アミのひとり言

事務所のアイドル犬アミのひとり言です。

原発は安物買いの銭失い

会社の元上司のマニラ駐在仲間に日立の元社員がいて、彼の同僚が1996年に残した遺稿がインターネットに発表されている。       http://www.iam-t.jp/HIRAI/pageall.html
この人は平井憲夫氏、元日立で原発事業部の技術責任者だったが20年の勤務中に放射能で被曝し癌になって1997年1月亡くなった。
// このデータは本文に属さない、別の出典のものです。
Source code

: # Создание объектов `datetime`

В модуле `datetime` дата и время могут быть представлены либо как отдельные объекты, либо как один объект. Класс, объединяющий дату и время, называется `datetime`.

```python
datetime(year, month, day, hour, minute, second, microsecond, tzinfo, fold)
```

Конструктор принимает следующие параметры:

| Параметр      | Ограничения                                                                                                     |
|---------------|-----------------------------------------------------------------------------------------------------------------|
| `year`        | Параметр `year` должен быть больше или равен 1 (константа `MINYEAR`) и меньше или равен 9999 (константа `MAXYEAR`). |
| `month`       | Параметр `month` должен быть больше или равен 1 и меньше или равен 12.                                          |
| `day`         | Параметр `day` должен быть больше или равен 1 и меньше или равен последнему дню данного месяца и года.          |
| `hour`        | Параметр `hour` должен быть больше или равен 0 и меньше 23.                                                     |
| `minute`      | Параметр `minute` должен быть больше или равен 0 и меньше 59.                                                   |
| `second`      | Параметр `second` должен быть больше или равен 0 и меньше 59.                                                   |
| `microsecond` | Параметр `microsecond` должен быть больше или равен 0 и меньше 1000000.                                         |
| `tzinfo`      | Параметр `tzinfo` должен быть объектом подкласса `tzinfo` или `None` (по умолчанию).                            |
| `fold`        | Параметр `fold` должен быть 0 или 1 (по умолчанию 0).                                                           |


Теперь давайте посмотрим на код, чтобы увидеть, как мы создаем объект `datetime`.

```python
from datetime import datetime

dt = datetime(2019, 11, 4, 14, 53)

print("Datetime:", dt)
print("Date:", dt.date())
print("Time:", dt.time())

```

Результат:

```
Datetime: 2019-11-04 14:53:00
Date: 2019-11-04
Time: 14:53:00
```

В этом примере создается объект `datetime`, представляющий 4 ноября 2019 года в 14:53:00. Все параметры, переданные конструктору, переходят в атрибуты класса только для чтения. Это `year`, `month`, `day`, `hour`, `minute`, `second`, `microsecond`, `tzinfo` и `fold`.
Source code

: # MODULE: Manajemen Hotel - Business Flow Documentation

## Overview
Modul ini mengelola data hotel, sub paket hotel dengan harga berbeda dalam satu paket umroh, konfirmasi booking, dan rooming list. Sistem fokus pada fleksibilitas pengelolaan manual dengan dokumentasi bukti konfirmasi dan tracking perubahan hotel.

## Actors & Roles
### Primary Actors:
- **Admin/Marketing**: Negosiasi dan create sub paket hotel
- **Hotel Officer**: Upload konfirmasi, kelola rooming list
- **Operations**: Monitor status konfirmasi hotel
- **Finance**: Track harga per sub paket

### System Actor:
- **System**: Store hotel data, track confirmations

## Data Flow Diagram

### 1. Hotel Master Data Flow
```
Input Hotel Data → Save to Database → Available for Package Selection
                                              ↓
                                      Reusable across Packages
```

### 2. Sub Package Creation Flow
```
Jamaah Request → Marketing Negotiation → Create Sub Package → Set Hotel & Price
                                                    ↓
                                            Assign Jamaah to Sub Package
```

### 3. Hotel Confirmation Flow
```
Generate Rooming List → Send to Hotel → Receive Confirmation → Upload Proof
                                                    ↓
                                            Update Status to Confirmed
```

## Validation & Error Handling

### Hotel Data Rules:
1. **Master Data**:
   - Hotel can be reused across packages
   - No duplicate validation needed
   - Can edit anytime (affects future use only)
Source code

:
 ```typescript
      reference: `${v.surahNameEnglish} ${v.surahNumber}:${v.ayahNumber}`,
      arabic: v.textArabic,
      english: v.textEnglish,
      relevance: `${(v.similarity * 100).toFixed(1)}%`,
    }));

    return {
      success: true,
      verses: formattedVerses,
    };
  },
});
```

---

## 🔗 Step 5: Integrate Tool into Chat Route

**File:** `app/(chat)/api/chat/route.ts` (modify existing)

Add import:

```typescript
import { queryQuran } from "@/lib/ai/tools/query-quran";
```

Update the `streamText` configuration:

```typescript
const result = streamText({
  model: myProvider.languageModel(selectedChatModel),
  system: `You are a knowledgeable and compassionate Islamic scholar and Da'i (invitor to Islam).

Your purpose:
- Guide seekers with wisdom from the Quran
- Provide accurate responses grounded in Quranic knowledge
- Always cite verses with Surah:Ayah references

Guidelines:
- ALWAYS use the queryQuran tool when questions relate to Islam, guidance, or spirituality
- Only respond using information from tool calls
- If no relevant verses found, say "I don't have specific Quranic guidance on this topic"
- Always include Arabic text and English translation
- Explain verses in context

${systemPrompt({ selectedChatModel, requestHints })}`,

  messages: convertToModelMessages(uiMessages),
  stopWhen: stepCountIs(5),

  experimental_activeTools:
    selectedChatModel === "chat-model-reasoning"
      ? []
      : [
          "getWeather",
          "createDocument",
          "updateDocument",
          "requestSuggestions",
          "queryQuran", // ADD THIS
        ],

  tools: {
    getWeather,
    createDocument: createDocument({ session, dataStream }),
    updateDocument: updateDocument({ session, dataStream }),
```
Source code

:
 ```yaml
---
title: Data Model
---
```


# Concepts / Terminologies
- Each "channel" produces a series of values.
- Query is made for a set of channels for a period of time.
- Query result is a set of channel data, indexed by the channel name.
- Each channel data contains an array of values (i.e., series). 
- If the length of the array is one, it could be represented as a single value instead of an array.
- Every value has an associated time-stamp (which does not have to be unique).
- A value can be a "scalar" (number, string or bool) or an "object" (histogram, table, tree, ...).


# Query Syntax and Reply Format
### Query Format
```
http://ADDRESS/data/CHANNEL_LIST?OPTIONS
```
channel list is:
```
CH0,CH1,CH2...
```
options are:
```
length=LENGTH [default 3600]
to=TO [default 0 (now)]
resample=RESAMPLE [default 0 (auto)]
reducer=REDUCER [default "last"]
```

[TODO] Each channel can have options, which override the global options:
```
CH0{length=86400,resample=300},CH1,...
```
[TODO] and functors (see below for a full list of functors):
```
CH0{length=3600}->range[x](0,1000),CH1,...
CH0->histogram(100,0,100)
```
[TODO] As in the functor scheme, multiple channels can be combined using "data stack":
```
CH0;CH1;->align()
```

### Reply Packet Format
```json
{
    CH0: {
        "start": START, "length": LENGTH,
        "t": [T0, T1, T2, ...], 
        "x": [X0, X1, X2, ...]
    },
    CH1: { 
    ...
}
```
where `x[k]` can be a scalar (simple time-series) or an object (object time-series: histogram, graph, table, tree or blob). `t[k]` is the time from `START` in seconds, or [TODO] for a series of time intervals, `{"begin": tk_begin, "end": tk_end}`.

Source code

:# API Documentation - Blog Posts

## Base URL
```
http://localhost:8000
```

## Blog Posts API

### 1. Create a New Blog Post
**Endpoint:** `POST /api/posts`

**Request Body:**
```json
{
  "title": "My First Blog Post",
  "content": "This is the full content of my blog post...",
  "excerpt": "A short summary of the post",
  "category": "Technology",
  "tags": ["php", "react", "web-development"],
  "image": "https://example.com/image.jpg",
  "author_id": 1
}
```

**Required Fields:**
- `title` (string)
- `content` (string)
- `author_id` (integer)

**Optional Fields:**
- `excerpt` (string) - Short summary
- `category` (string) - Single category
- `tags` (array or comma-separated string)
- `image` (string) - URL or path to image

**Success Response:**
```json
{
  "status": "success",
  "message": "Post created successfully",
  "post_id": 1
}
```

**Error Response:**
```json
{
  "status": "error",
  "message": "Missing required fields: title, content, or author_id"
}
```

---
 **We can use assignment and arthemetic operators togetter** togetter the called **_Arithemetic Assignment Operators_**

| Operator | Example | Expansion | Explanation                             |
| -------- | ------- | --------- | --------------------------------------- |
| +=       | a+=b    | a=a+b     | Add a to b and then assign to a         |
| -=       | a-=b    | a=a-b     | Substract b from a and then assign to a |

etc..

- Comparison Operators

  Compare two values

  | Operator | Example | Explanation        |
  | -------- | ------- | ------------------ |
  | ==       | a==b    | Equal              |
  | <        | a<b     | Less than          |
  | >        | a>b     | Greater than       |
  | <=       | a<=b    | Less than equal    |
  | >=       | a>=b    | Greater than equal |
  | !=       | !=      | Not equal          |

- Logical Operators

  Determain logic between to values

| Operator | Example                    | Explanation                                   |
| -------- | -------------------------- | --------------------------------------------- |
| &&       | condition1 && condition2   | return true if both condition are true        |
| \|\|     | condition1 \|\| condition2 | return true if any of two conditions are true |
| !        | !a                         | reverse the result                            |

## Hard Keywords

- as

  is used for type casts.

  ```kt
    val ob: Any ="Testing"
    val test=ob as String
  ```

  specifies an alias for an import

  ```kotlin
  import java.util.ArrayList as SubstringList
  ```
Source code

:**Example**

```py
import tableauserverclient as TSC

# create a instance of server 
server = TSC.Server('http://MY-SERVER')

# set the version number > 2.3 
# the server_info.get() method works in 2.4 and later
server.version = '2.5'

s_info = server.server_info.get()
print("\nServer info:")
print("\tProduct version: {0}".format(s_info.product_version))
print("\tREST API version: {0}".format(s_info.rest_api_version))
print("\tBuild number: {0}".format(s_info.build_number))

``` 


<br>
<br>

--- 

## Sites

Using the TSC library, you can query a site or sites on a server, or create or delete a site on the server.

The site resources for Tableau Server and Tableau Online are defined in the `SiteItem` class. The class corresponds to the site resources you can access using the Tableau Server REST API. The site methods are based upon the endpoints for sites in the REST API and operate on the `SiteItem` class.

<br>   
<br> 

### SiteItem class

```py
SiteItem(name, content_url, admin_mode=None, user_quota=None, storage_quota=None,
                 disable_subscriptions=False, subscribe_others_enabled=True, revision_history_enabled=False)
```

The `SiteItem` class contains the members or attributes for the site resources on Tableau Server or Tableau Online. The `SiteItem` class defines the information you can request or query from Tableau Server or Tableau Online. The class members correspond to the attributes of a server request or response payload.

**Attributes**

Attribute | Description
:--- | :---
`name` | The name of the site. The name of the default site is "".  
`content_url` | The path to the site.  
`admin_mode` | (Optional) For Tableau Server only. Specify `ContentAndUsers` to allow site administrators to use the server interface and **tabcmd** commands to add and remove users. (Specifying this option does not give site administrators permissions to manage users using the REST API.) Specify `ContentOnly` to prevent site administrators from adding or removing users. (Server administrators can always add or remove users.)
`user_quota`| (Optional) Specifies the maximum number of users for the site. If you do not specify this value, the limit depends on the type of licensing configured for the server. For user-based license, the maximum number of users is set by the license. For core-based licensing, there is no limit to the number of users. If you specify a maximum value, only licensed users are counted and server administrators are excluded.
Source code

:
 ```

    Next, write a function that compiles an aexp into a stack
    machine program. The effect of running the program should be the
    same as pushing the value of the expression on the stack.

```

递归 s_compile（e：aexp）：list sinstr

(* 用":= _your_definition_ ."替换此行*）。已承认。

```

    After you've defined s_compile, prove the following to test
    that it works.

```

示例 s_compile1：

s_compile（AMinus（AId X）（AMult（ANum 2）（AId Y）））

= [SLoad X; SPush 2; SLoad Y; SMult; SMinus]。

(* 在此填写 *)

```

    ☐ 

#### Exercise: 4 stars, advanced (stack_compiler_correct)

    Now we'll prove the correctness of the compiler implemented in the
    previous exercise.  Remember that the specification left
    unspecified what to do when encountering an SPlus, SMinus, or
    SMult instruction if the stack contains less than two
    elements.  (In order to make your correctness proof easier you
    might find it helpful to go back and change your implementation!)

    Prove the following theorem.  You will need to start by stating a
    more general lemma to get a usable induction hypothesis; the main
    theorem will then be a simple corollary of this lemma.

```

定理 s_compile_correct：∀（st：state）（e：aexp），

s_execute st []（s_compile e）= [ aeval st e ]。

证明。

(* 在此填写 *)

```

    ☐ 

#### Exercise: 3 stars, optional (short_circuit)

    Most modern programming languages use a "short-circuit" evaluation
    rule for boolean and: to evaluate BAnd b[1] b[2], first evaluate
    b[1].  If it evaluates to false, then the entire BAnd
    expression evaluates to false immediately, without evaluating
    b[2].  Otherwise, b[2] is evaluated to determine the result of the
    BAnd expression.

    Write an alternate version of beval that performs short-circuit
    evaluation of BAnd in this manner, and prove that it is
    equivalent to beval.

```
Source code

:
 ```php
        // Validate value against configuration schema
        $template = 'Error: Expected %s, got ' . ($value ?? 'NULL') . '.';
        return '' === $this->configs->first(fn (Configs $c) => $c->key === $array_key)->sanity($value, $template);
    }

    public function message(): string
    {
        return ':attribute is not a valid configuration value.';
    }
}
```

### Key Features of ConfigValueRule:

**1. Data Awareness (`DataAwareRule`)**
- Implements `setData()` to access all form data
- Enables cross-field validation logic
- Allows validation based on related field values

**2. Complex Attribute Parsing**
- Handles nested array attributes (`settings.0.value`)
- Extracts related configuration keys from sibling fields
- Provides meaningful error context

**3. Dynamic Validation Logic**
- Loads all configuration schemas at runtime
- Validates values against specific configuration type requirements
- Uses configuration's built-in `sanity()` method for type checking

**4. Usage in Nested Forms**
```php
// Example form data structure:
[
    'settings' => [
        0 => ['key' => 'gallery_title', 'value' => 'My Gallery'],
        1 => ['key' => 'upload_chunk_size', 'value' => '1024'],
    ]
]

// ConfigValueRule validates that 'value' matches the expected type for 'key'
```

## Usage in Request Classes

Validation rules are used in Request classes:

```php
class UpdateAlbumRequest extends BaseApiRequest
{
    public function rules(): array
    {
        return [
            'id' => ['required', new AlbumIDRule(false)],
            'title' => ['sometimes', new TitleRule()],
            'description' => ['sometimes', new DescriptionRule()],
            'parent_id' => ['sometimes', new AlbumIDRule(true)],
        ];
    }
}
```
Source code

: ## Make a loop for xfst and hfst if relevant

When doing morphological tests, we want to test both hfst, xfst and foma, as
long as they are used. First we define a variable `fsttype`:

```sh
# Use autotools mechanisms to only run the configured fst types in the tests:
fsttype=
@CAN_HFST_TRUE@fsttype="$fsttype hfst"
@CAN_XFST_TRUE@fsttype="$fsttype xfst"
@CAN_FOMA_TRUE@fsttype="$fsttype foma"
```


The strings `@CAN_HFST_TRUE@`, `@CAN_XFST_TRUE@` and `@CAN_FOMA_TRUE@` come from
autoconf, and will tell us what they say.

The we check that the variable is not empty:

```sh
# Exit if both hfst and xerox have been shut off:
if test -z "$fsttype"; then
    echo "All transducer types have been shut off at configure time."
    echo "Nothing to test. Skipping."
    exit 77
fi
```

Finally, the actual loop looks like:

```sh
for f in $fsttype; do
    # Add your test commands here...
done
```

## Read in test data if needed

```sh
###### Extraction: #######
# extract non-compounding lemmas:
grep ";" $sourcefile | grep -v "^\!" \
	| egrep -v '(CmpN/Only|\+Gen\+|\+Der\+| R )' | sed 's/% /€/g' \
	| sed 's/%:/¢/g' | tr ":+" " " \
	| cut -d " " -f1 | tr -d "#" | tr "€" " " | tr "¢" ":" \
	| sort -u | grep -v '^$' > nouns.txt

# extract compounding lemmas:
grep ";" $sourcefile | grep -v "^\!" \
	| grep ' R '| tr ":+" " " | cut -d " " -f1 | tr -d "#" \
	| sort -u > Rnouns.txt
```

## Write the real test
あたかも福島第一原発の重大事故を15年前に予言していたような内容で、この事故を契機に日本人の原発に関する楽観的見方を180度変える必要がある。福島第一原発一号機「Mark 1」を設置した米国General Electric の技術者3名が日本の地震津波の実態を知って会社に改善を求めたが、費用がかかり過ぎて採算に合わないと断られ、抗議の意思表示として全員辞職したと今回の事故の後、その技術者の一人がインタビューに答えていた。1971年に設置して、1976年に抗議辞職していて、東電もなぜ彼らが退社したのか理由を知らされていた。もともと耐用年数10年となっていたので既に5年経過しておりあと5年くらいは災害もなくもつだろうと考えていたのかもしれないが、こともあろうに2011年の地震まで40年も使い続けたのだ。1979年に米国でThree Mile Islandの原発事故があり、同様の事故が自分達の設置した福島第一でも起こり得るとこの技術者は心配したと言う。原発は作る技術はあっても使いこなす技術や災害から守る技術、物理的に修復する技術はどこにもない。事故が発生しても放射能が大量に出るから近づいて修理できないのだ。虎とライオンを掛け合わせてかわいい赤ちゃんを作りペットに飼うようなものだ。この子が成長すると人間はこの化け物を制御できなくなる。原子炉の廃炉・解体も放射能が強すぎて不可能だから事故が起こるまで使い続けるしかない。イタリアは原発を6基持っていたがチェルノブイリの事故を教訓に1990年までにすべてを閉鎖した。それでも、未だに莫大な費用をかけて監視・管理している。何十年後に廃炉・解体できるか目途も立っていないし、放射能まみれの原子炉の解体には造る時の何倍もの費用がかかる上に大量の作業員の被曝という犠牲を伴う。更に使用済みの放射性廃棄物の処理には300年以上管理・監視する費用もかかる。福島第一原発の原子炉についてチェルノブイリ原発事故を経験したロシアの技術者は、コンクリート製の石棺で覆う(放射性物質を閉じ込める)しかないというが、核燃料からの発熱が続く間(数年~十数年?)は流し込んだコンクリートにひびが入ってしまうため着工できないそうだ。作業員の人的被害は別にしても、単純に300年単位で原発の総コストを計算すると一番安いはずだった原発による発電コストは何よりも高いものになることは間違いない。安くて安全という国家挙げてのまやかしはもう通じない。